木村教諭:「 鈴木先生、小田先生。この状態だと避難者全員が体育館には入れそうにないですね」
小田教諭:「 校舎内の様子はどうでしたか」
木村教諭:「 まだ職員室の状態しか見ることができませんでした」
鈴木教諭:「 では私たちは2人で、校舎内の様子を確認します。安全が確認できたら教頭先生に報告し、避難者を誘導します」
木村教諭:「お願いします」
5月15日(日)午前0時50分。避難者の屋内への誘導がなんとか終わり、4人は職員室に集合した。
その時、教頭は次のことを話した。
教 頭:「 先生方もおわかりのようにこの地震による被害はとても大きく、長期にわたるものです。
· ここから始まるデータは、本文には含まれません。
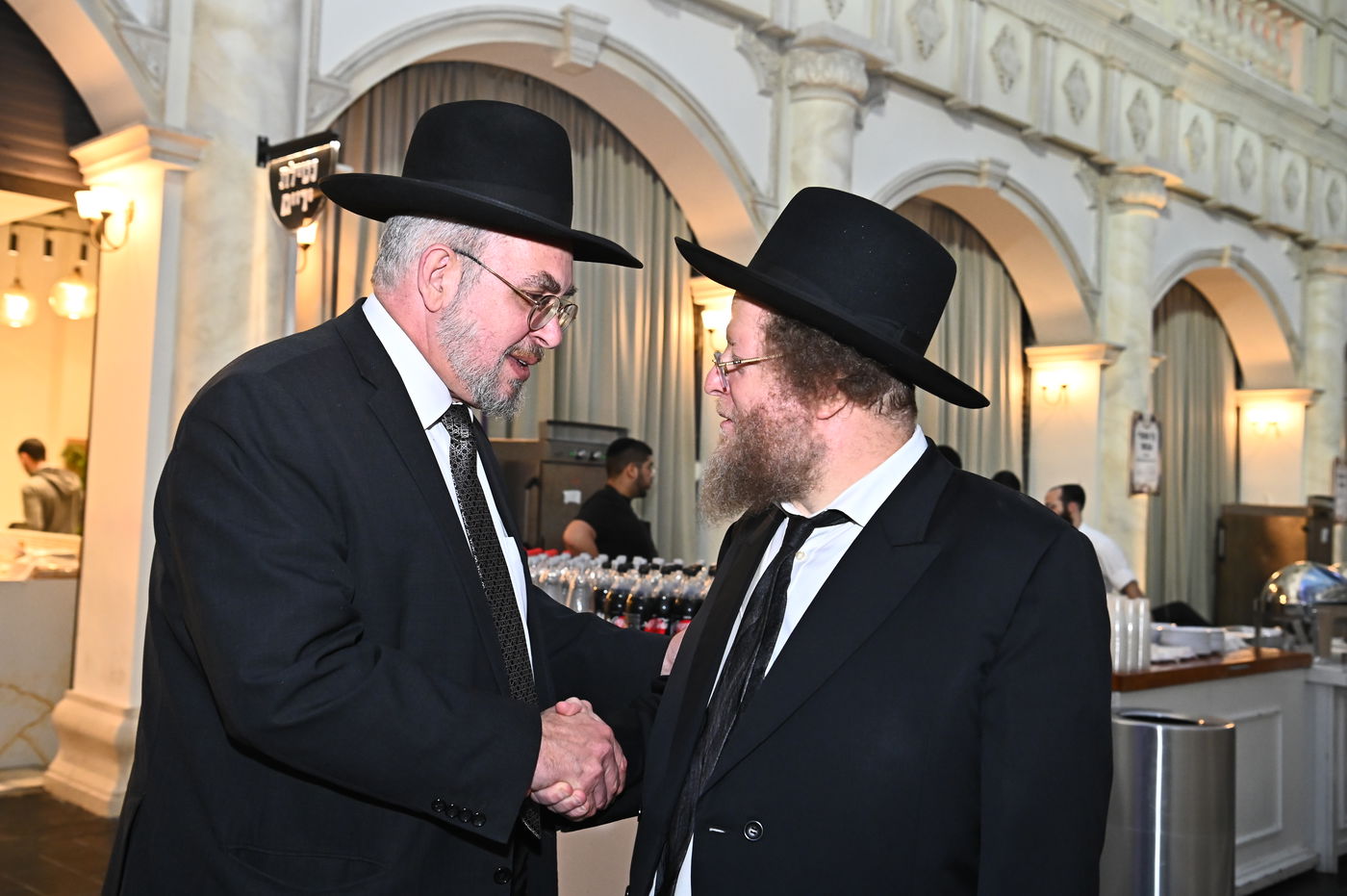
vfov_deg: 35.0
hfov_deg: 50.7
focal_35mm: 38
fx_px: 1421
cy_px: 448
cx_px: 674
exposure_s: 1/200
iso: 3200
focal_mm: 38
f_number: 5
避難所となっている学校数が多く、山空小学校に森山市の職員をすぐに配置することができないそうで、その間は教職員で避難所運営をお願いしたいということでした」
話をしている間にも、電話がかかり、教頭がその度に応対した。
教 頭:「 今、森山市からの電話でした。このように市との連絡調整、また、支援物資提供の連絡等、さまざまな電話応対がこれからもっと多くなることが予想されます。今、校長先生はここにはおられません。校長先生が来られるまでは私がリーダーシップをとっていかなければなりません。この危機に対応するために、早急に運営委員会の立ち上げ等も行う必要があります。そこで教職員による避難所運営について、職員の役割分担等も含め、教務主任である木村先生に骨子案を作成してもらい、市の職員が配置されるまで、リードしていただきたいと思います。もちろん私も案の作成、避難所運営に協力します。
山空小の先生方の安否確認は全員できました。明日は、ほぼ全員の先生方が学校に来られる予定です。木村先生、この状況を乗り切るためには、先生の力が必要です」
この言葉を聞いた木村教諭は、「何かしなければ」と気持ちははやるのだが、正直「何から始めればいいのか」初めての避難所運営に向け、困惑してしまった。
問1.この後、木村教諭は避難所運営に向けどのような案を作成し、教職員に働きかけるとよいのでしょうか。
問2.災害に備えて、学校はどのようなことを事前に行う必要があるでしょうか。